Copy each line of the data below, character for character.

[[ Task inputs, beginning ]]

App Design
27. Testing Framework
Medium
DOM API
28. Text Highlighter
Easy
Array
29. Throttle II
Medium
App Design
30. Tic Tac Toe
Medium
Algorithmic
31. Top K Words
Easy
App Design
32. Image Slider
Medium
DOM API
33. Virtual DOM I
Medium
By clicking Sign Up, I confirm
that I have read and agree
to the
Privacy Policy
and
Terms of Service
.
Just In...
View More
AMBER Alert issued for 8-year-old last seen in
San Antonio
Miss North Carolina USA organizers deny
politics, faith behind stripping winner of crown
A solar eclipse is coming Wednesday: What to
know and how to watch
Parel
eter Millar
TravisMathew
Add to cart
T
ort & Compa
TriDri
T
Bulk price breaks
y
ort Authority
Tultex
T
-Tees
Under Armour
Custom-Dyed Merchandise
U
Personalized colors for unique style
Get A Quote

[[ Task inputs, end ]]

▶ Your solution
App Design
27. Testing Framework
Medium
DOM API
28. Text Highlighter
Easy
Array
29. Throttle II
Medium
App Design
30. Tic Tac Toe
Medium
Algorithmic
31. Top K Words
Easy
App Design
32. Image Slider
Medium
DOM API
33. Virtual DOM I
Medium
By clicking Sign Up, I confirm
that I have read and agree
to the
Privacy Policy
and
Terms of Service
.
Just In...
View More
AMBER Alert issued for 8-year-old last seen in
San Antonio
Miss North Carolina USA organizers deny
politics, faith behind stripping winner of crown
A solar eclipse is coming Wednesday: What to
know and how to watch
Parel
eter Millar
TravisMathew
Add to cart
T
ort & Compa
TriDri
T
Bulk price breaks
y
ort Authority
Tultex
T
-Tees
Under Armour
Custom-Dyed Merchandise
U
Personalized colors for unique style
Get A Quote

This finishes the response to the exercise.